The Department of Justice’s Office of Special Counsel for Immigration-Related Unfair Employment Practices (responsible for enforcing the anti-discrimination provisions of the Immigration and Nationality Act) has released a Fact Patterns Flyer.
The flyer provides examples of recent OSC prosecutions that resulted in employer-paid settlements to the Department of Justice for what the agency describes as common immigration-status-based discriminatory conduct by businesses.
Presumably, the flyer was prepared to educate employers about the risks associated with faulty Form I-9-related compliance practices and provide employees with a list of conduct that may be the basis of a complaint and agency investigation. The list includes the following:
• When an employer demands specific documents from a new hire;
• When an employer asks certain employees for more documents than are necessary to complete the Form I-9;
• When an employer rejects work authorization documents from non-U.S. citizens, but accepts the same documents from U.S. citizens;
• When an employer demands that lawful permanent residents present new “green cards” after the original document presented expires, but does not demand the same of U.S. citizens;
• When an employer refuses to hire workers who sound or appear foreign;
• When an employer hires non-immigrant visa holders, but rejects U.S. citizens and other work-authorized individuals who apply for work;
• When an employer hires undocumented workers instead of work-authorized individuals;
• When an employer separates work-authorized workers for lying about their prior undocumented status, but does not fire other workers for lying about different aspects of their background;
• When an employer separates employees for whom it receives an E-Verify “tentative nonconfirmation” (TNC) notification on a selective basis;
• When an employer uses E-Verify to pre-screen applicants on a selective basis; and
• When an employer pre-screens all applicants, but does not hire applicants for whom it receives no-match notifications or E-Verify TNC notices.
Although the list is non-exhaustive, these real-world examples have resulted from successful investigations by DOJ and its standards and definitions for what constitutes violations of the law.
Employers may find the Fact Patterns Flyer helpful in assessing their conduct.
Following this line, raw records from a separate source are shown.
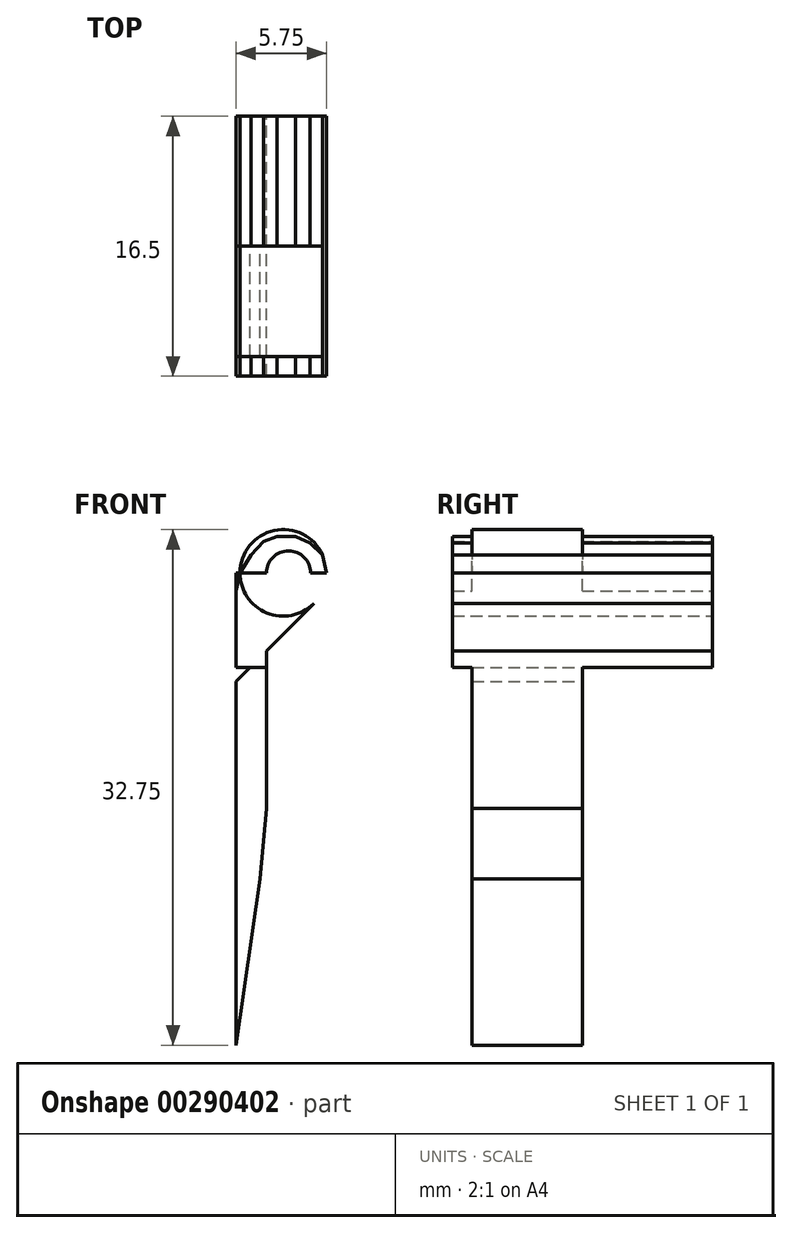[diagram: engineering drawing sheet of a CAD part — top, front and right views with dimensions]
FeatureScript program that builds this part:
annotation { "Feature Type Name" : "Feature", "Feature Type Description" : "" }
export const myFeature = defineFeature(function(context is Context, id is Id, definition is map)
    precondition{}
    {
        {
            var Q0;
            Q0=qCreatedBy(makeId("Front.planeOp"),FACE);
            var sketch = newSketch(context, id + "F0", { "sketchPlane" : qUnion([Q0])});
            skLineSegment(sketch, "E0", {"start": v(0, -30) * mm, "end": v(0, 0) * mm});
            skLineSegment(sketch, "E1", {"start": v(0, 0) * mm, "end": v(-6, 0) * mm});
            skLineSegment(sketch, "E2", {"start": v(0.75, -30) * mm, "end": v(34.75, -30) * mm, "construction": true});
            skLineSegment(sketch, "E3", {"start": v(34, -30) * mm, "end": v(34, 6.03) * mm, "construction": true});
            skCircle(sketch, "E4", {"center": v(-2.66, 0) * mm, "radius": 1.8 * mm, "construction": true});
            skCircle(sketch, "E5", {"center": v(-2.66, 0) * mm, "radius": 1.4 * mm});
            skPoint(sketch, "E6", {"position": v(-4.46, 0) * mm});
            skPoint(sketch, "E7", {"position": v(-5.35, 0) * mm});
            skPoint(sketch, "E8", {"position": v(-4.06, 0) * mm});
            skCircle(sketch, "E9", {"center": v(-3, 0) * mm, "radius": 2.75 * mm});
            skLineSegment(sketch, "E10", {"start": v(-1.05, -1.94) * mm, "end": v(-6, -6.88) * mm});
            skLineSegment(sketch, "E11", {"start": v(-4.06, -14.95) * mm, "end": v(-4.46, -19.43) * mm, "construction": true});
            skLineSegment(sketch, "E12", {"start": v(-4.46, -19.43) * mm, "end": v(-6, -30) * mm});
            skLineSegment(sketch, "E13", {"start": v(-5.75, 0) * mm, "end": v(-5.05, 1.14) * mm});
            skLineSegment(sketch, "E14", {"start": v(-5.05, 1.14) * mm, "end": v(-4.25, 1.99) * mm});
            skLineSegment(sketch, "E15", {"start": v(-4.25, 1.99) * mm, "end": v(-3.38, 2.32) * mm});
            skLineSegment(sketch, "E16", {"start": v(-3.38, 2.32) * mm, "end": v(-2.23, 2.32) * mm});
            skLineSegment(sketch, "E17", {"start": v(-2.23, 2.32) * mm, "end": v(-1.28, 1.91) * mm});
            skLineSegment(sketch, "E18", {"start": v(-1.28, 1.91) * mm, "end": v(-0.5, 1.14) * mm});
            skLineSegment(sketch, "E19", {"start": v(-0.5, 1.14) * mm, "end": v(-0.25, 0) * mm});
            skLineSegment(sketch, "E20", {"start": v(-5.25, -30) * mm, "end": v(-3.15, -30) * mm});
            skLineSegment(sketch, "E21", {"start": v(-4.06, -8.65) * mm, "end": v(-4.06, -14.95) * mm});
            skLineSegment(sketch, "E22", {"start": v(-4.06, -14.95) * mm, "end": v(-4.46, -19.43) * mm});
            skLineSegment(sketch, "E23", {"start": v(-6, -30) * mm, "end": v(-6, -4.8) * mm});
            skLineSegment(sketch, "E24", {"start": v(-6.2, -2.02) * mm, "end": v(-5.75, 0) * mm});
            skLineSegment(sketch, "E25", {"start": v(-4.06, -8.65) * mm, "end": v(-6, -8.65) * mm});
            skLineSegment(sketch, "E26", {"start": v(-2.66, 0) * mm, "end": v(-6, 0) * mm});
            skLineSegment(sketch, "E27", {"start": v(-6, 0) * mm, "end": v(-6, -6) * mm});
            skLineSegment(sketch, "E28", {"start": v(-6, -6) * mm, "end": v(-6, -8.65) * mm});
            skLineSegment(sketch, "E29", {"start": v(-6, -6) * mm, "end": v(-4.06, -6) * mm});
            skLineSegment(sketch, "E30", {"start": v(-4.06, -8.65) * mm, "end": v(-4.06, -6) * mm});
            skLineSegment(sketch, "E31", {"start": v(-4.06, -6) * mm, "end": v(-4.06, -4.95) * mm});
            skPoint(sketch, "E32", {"position": v(-1.26, 0) * mm});
            skSolve(sketch);
        }
        {
            var Q0;
            {var subQ0=sQuery(id+"F0.wireOp",EDGE,"pF8hiRyQ-AT2O-Hw3t-gXbs-V2D3RN1RvF7Z");var subQ3=sQuery(id+"F0.wireOp",EDGE,"nOz5UhaC-nWL8-Xr70-sTCd-52PdFmUEBBvD");var subQ5=makeQuery(id+"F0.imprint","INTERSECT",VERTEX,{"derivedFrom":[subQ0,subQ3]});Q0=makeQuery(id+"F0.imprint","IMPRINT",FACE,{"disambiguationData":[TD([[makeQuery(id+"F0.imprint","IMPRINT",EDGE,{"disambiguationData":[TD([[subQ5,-1.0]])],"derivedFrom":subQ3}),-1.0]])]});}
            var Q1;
            Q1=makeQuery(id+"F0.imprint","IMPRINT",FACE,{"disambiguationData":[TD([[makeQuery(id+"F0.imprint","IMPRINT",EDGE,{"derivedFrom":sQuery(id+"F0.wireOp",EDGE,"Dvm8OXYp-memO-CaQP-tHji-m7OZ0B7q4PlM")}),1.0]])]});
            var Q2;
            {var subQ3=sQuery(id+"F0.wireOp",EDGE,"t8jRmxTm-ZC1a-fYBk-IYAb-11mtiPYUYwxX");Q2=makeQuery(id+"F0.imprint","IMPRINT",FACE,{"disambiguationData":[TD([[makeQuery(id+"F0.imprint","IMPRINT",EDGE,{"derivedFrom":subQ3}),-1.0]])]});}
            var Q3;
            {var subQ0=sQuery(id+"F0.wireOp",EDGE,"E13");Q3=makeQuery(id+"F0.imprint","IMPRINT",FACE,{"disambiguationData":[TD([[makeQuery(id+"F0.imprint","IMPRINT",EDGE,{"derivedFrom":subQ0}),-1.0]])]});}
            var Q4;
            {var subQ2=sQuery(id+"F0.wireOp",EDGE,"E1");var subQ4=sQuery(id+"F0.wireOp",EDGE,"E5");var subQ6=makeQuery(id+"F0.imprint","INTERSECT",VERTEX,{"disambiguationData":[OD(0.0)],"derivedFrom":[subQ2,subQ4]});Q4=makeQuery(id+"F0.imprint","IMPRINT",FACE,{"disambiguationData":[TD([[makeQuery(id+"F0.imprint","IMPRINT",EDGE,{"disambiguationData":[TD([[subQ6,1.0]])],"derivedFrom":subQ4}),-1.0]])]});}
            var Q5;
            {var subQ7=sQuery(id+"F0.wireOp",EDGE,"21qWk6PW-NGkE-VNRS-IPtG-xVmnf3USF49F");Q5=makeQuery(id+"F0.imprint","IMPRINT",FACE,{"disambiguationData":[TD([[makeQuery(id+"F0.imprint","IMPRINT",EDGE,{"derivedFrom":subQ7}),-1.0]])]});}
            var Q6;
            {var subQ1=sQuery(id+"F0.wireOp",EDGE,"E9");var subQ5=sQuery(id+"F0.wireOp",EDGE,"E10");var subQ10=makeQuery(id+"F0.imprint","INTERSECT",VERTEX,{"derivedFrom":[subQ1,subQ5]});Q6=makeQuery(id+"F0.imprint","IMPRINT",FACE,{"disambiguationData":[TD([[makeQuery(id+"F0.imprint","IMPRINT",EDGE,{"disambiguationData":[TD([[subQ10,-1.0]])],"derivedFrom":subQ5}),-1.0]])]});}
            var Q7;
            {var subQ0=sQuery(id+"F0.wireOp",EDGE,"E31");Q7=makeQuery(id+"F0.imprint","IMPRINT",FACE,{"disambiguationData":[TD([[makeQuery(id+"F0.imprint","IMPRINT",EDGE,{"derivedFrom":subQ0}),1.0]])]});}
            extrude(context, id + "F1", {"entities" : qUnion([Q0, Q1, Q2, Q3, Q4, Q5, Q6, Q7]), "endBound" : BoundingType.SYMMETRIC, "depth" : 16.5 * mm});
        }
        {
            var Q0;
            {var subQ0=sQuery(id+"F0.wireOp",EDGE,"E13");Q0=makeQuery(id+"F0.imprint","IMPRINT",FACE,{"disambiguationData":[TD([[makeQuery(id+"F0.imprint","IMPRINT",EDGE,{"derivedFrom":subQ0}),1.0]])]});}
            var Q1;
            {var subQ0=sQuery(id+"F0.wireOp",EDGE,"E26");var subQ3=sQuery(id+"F0.wireOp",EDGE,"E27");var subQ5=makeQuery(id+"F0.imprint","INTERSECT",VERTEX,{"derivedFrom":[subQ0,subQ3]});Q1=makeQuery(id+"F0.imprint","IMPRINT",FACE,{"disambiguationData":[TD([[makeQuery(id+"F0.imprint","IMPRINT",EDGE,{"disambiguationData":[TD([[subQ5,-1.0]])],"derivedFrom":subQ3}),1.0]])]});}
            var Q2;
            Q2=makeQuery(id+"F0.imprint","IMPRINT",FACE,{"disambiguationData":[TD([[makeQuery(id+"F0.imprint","IMPRINT",EDGE,{"derivedFrom":sQuery(id+"F0.wireOp",EDGE,"E12")}),-1.0]])]});
            var Q3;
            {var subQ6=sQuery(id+"F0.wireOp",EDGE,"E25");Q3=makeQuery(id+"F0.imprint","IMPRINT",FACE,{"disambiguationData":[TD([[makeQuery(id+"F0.imprint","IMPRINT",EDGE,{"derivedFrom":subQ6}),-1.0]])]});}
            var Q4;
            {var subQ0=sQuery(id+"F0.wireOp",EDGE,"E28");var subQ1=sQuery(id+"F0.wireOp",EDGE,"E10");var subQ2=makeQuery(id+"F0.imprint","INTERSECT",VERTEX,{"derivedFrom":[subQ1,subQ0]});Q4=makeQuery(id+"F0.imprint","IMPRINT",FACE,{"disambiguationData":[TD([[makeQuery(id+"F0.imprint","IMPRINT",EDGE,{"disambiguationData":[TD([[subQ2,1.0]])],"derivedFrom":subQ1}),-1.0]])]});}
            extrude(context, id + "F2", {"entities" : qUnion([Q0, Q1, Q2, Q3, Q4]), "operationType" : NewBodyOperationType.ADD, "depth" : 7 * mm});
        }
    });
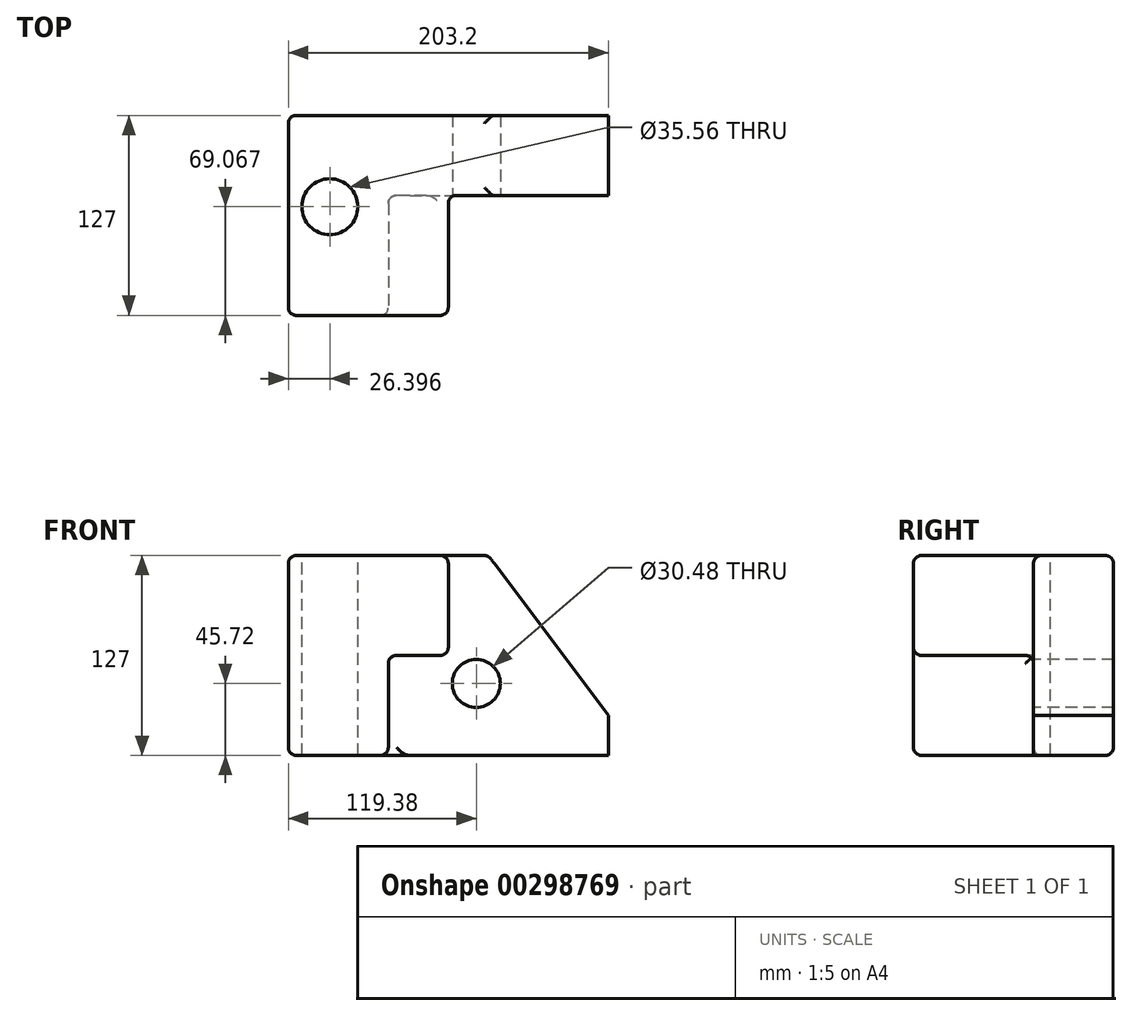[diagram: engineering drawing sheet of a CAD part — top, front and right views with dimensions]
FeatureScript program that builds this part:
annotation { "Feature Type Name" : "Feature", "Feature Type Description" : "" }
export const myFeature = defineFeature(function(context is Context, id is Id, definition is map)
    precondition{}
    {
        {
            var Q0;
            Q0=qCreatedBy(makeId("Front.planeOp"),FACE);
            var sketch = newSketch(context, id + "F0", { "sketchPlane" : qUnion([Q0])});
            skLineSegment(sketch, "E0.bottom", {"start": v(-101.6, 63.5) * mm, "end": v(101.6, 63.5) * mm});
            skLineSegment(sketch, "E0.top", {"start": v(-101.6, -63.5) * mm, "end": v(101.6, -63.5) * mm});
            skLineSegment(sketch, "E0.left", {"start": v(-101.6, 63.5) * mm, "end": v(-101.6, -63.5) * mm});
            skLineSegment(sketch, "E0.right", {"start": v(101.6, 63.5) * mm, "end": v(101.6, -63.5) * mm});
            skPoint(sketch, "E0.middle", {"position": v(0, 0) * mm});
            skSolve(sketch);
        }
        {
            var Q0;
            Q0=makeQuery(id+"F0.imprint","IMPRINT",FACE,{"disambiguationData":[TD([[makeQuery(id+"F0.imprint","IMPRINT",EDGE,{"derivedFrom":sQuery(id+"F0.wireOp",EDGE,"E0.bottom")}),-1.0]])]});
            extrude(context, id + "F1", {"entities" : qUnion([Q0]), "depth" : 127 * mm});
        }
        {
            var Q0;
            Q0=makeQuery(id+"F1.opExtrude","CAP_FACE",FACE,{"disambiguationData":[OSD([sQuery(id+"F0.wireOp",EDGE,"E0.bottom"),sQuery(id+"F0.wireOp",EDGE,"E0.top"),sQuery(id+"F0.wireOp",EDGE,"E0.left"),sQuery(id+"F0.wireOp",EDGE,"E0.right")])],"isStart":false});
            var sketch = newSketch(context, id + "F2", { "sketchPlane" : qUnion([Q0])});
            skLineSegment(sketch, "E1", {"start": v(-101.6, -63.5) * mm, "end": v(-101.6, 63.5) * mm});
            skLineSegment(sketch, "E2", {"start": v(-101.6, 63.5) * mm, "end": v(0, 63.5) * mm});
            skLineSegment(sketch, "E3", {"start": v(0, 63.5) * mm, "end": v(0, 0) * mm});
            skLineSegment(sketch, "E4", {"start": v(0, 0) * mm, "end": v(-38.1, 0) * mm});
            skLineSegment(sketch, "E5", {"start": v(-38.1, 0) * mm, "end": v(-38.1, -63.5) * mm});
            skLineSegment(sketch, "E6", {"start": v(-38.1, -63.5) * mm, "end": v(-101.6, -63.5) * mm});
            skSolve(sketch);
        }
        {
            var Q0;
            {var subQ2=sQuery(id+"F2.wireOp",EDGE,"E3");Q0=makeQuery(id+"F2.imprint","IMPRINT",FACE,{"disambiguationData":[TD([[makeQuery(id+"F2.imprint","IMPRINT",EDGE,{"derivedFrom":subQ2}),1.0]])]});}
            extrude(context, id + "F3", {"entities" : qUnion([Q0]), "operationType" : NewBodyOperationType.REMOVE, "oppositeDirection" : true, "depth" : 76.2 * mm});
        }
        {
            var Q0;
            Q0=makeQuery(id+"F1.opExtrude","SWEPT_EDGE",EDGE,{"disambiguationData":[OSD([sQuery(id+"F0.wireOp",EDGE,"E0.bottom"),sQuery(id+"F0.wireOp",EDGE,"E0.right")])]});
            chamfer(context, id + "F4", {"entities" : qUnion([Q0]), "chamferType" : ChamferType.TWO_OFFSETS, "width1" : 76.2 * mm, "oppositeDirection" : false, "width2" : 101.6 * mm, "tangentPropagation" : true});
        }
        {
            var Q0;
            Q0=makeQuery(id+"F1.opExtrude","CAP_FACE",FACE,{"disambiguationData":[OSD([sQuery(id+"F0.wireOp",EDGE,"E0.bottom"),sQuery(id+"F0.wireOp",EDGE,"E0.top"),sQuery(id+"F0.wireOp",EDGE,"E0.left"),sQuery(id+"F0.wireOp",EDGE,"E0.right")])],"isStart":false});
            var Q1;
            Q1=makeQuery(id+"F3.boolean.opBoolean","COPY",FACE,{"derivedFrom":makeQuery(id+"F3.opExtrude","SWEPT_FACE",FACE,{"disambiguationData":[OSD([sQuery(id+"F2.wireOp",EDGE,"E3")])]})});
            var Q2;
            Q2=makeQuery(id+"F3.boolean.opBoolean","COPY",FACE,{"derivedFrom":makeQuery(id+"F3.opExtrude","SWEPT_FACE",FACE,{"disambiguationData":[OSD([sQuery(id+"F2.wireOp",EDGE,"E5")])]})});
            var Q3;
            Q3=makeQuery(id+"F1.opExtrude","SWEPT_FACE",FACE,{"disambiguationData":[OSD([sQuery(id+"F0.wireOp",EDGE,"E0.bottom")])]});
            var Q4;
            Q4=makeQuery(id+"F1.opExtrude","SWEPT_FACE",FACE,{"disambiguationData":[OSD([sQuery(id+"F0.wireOp",EDGE,"E0.left")])]});
            var Q5;
            Q5=makeQuery(id+"F1.opExtrude","SWEPT_EDGE",EDGE,{"disambiguationData":[OSD([sQuery(id+"F0.wireOp",EDGE,"E0.top"),sQuery(id+"F0.wireOp",EDGE,"E0.left")])]});
            var Q6;
            Q6=makeQuery(id+"F1.opExtrude","CAP_EDGE",EDGE,{"disambiguationData":[OSD([sQuery(id+"F0.wireOp",EDGE,"E0.top")])],"isStart":true});
            fillet(context, id + "F5", {"entities" : qUnion([Q0, Q1, Q2, Q3, Q4, Q5, Q6]), "radius" : 5.08 * mm, "tangentPropagation" : true, "allowEdgeOverflow" : false});
        }
        {
            var Q0;
            Q0=makeQuery(id+"F3.boolean.opBoolean","COPY",FACE,{"derivedFrom":makeQuery(id+"F3.opExtrude","CAP_FACE",FACE,{"disambiguationData":[OSD([sQuery(id+"F0.wireOp",EDGE,"E0.bottom"),sQuery(id+"F0.wireOp",EDGE,"E0.top"),sQuery(id+"F0.wireOp",EDGE,"E0.right"),sQuery(id+"F2.wireOp",EDGE,"E3"),sQuery(id+"F2.wireOp",EDGE,"E4"),sQuery(id+"F2.wireOp",EDGE,"E5")])],"isStart":false})});
            var sketch = newSketch(context, id + "F6", { "sketchPlane" : qUnion([Q0])});
            skCircle(sketch, "E7", {"center": v(17.78, -17.78) * mm, "radius": 15.24 * mm});
            skSolve(sketch);
        }
        {
            var Q0;
            Q0=makeQuery(id+"F6.imprint","IMPRINT",FACE,{"disambiguationData":[TD([[makeQuery(id+"F6.imprint","IMPRINT",EDGE,{"derivedFrom":sQuery(id+"F6.wireOp",EDGE,"E7")}),1.0]])]});
            extrude(context, id + "F7", {"entities" : qUnion([Q0]), "operationType" : NewBodyOperationType.REMOVE, "endBound" : BoundingType.THROUGH_ALL, "oppositeDirection" : true, "depth" : 25.4 * mm});
        }
        {
            var Q0;
            Q0=makeQuery(id+"F1.opExtrude","SWEPT_FACE",FACE,{"disambiguationData":[OSD([sQuery(id+"F0.wireOp",EDGE,"E0.bottom")])]});
            var sketch = newSketch(context, id + "F8", { "sketchPlane" : qUnion([Q0])});
            skCircle(sketch, "E8", {"center": v(-75.2, -57.93) * mm, "radius": 17.78 * mm});
            skSolve(sketch);
        }
        {
            var Q0;
            Q0=makeQuery(id+"F8.imprint","IMPRINT",FACE,{"disambiguationData":[TD([[makeQuery(id+"F8.imprint","IMPRINT",EDGE,{"derivedFrom":sQuery(id+"F8.wireOp",EDGE,"E8")}),1.0]])]});
            extrude(context, id + "F9", {"entities" : qUnion([Q0]), "operationType" : NewBodyOperationType.REMOVE, "endBound" : BoundingType.THROUGH_ALL, "oppositeDirection" : true, "depth" : 25.4 * mm});
        }
    });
Employers also may consider the following:
(1) Injured parties need only file a discrimination charge to begin the administrative adjudication process—there is no independent review of the veracity of the allegations completed by the agency prior to its demand to the employer for an informal response to the allegations. In other words, credibility of the initial claim is presumed.
(2) OSC also will initiate an independent investigation based upon information developed during the individual charge investigation, and will commonly liaise with other government agencies to support the charge that the employer’s compliance failures evidence a pattern or practice of discriminatory activity. Essentially, an employer must prepare for the possibility of a systemic investigation that flows from a single, individual claim by an allegedly-aggrieved employee.
Understanding the complexities of the verification process is only the beginning. An employer also must be able to point to standard policies and consistent operating procedures that may serve as a backstop to government allegations of company-wide discriminatory activity. Unless an employer may deflect OSC’s interest in examining its verification practices in every location of the organization with the support of sister-enforcement-agencies, like Immigration and Customs Enforcement, CIS Fraud Detection, Department of Labor Wage & Hour, and IRS auditors, the consequences of the investigation may jeopardize the business well beyond the one employee.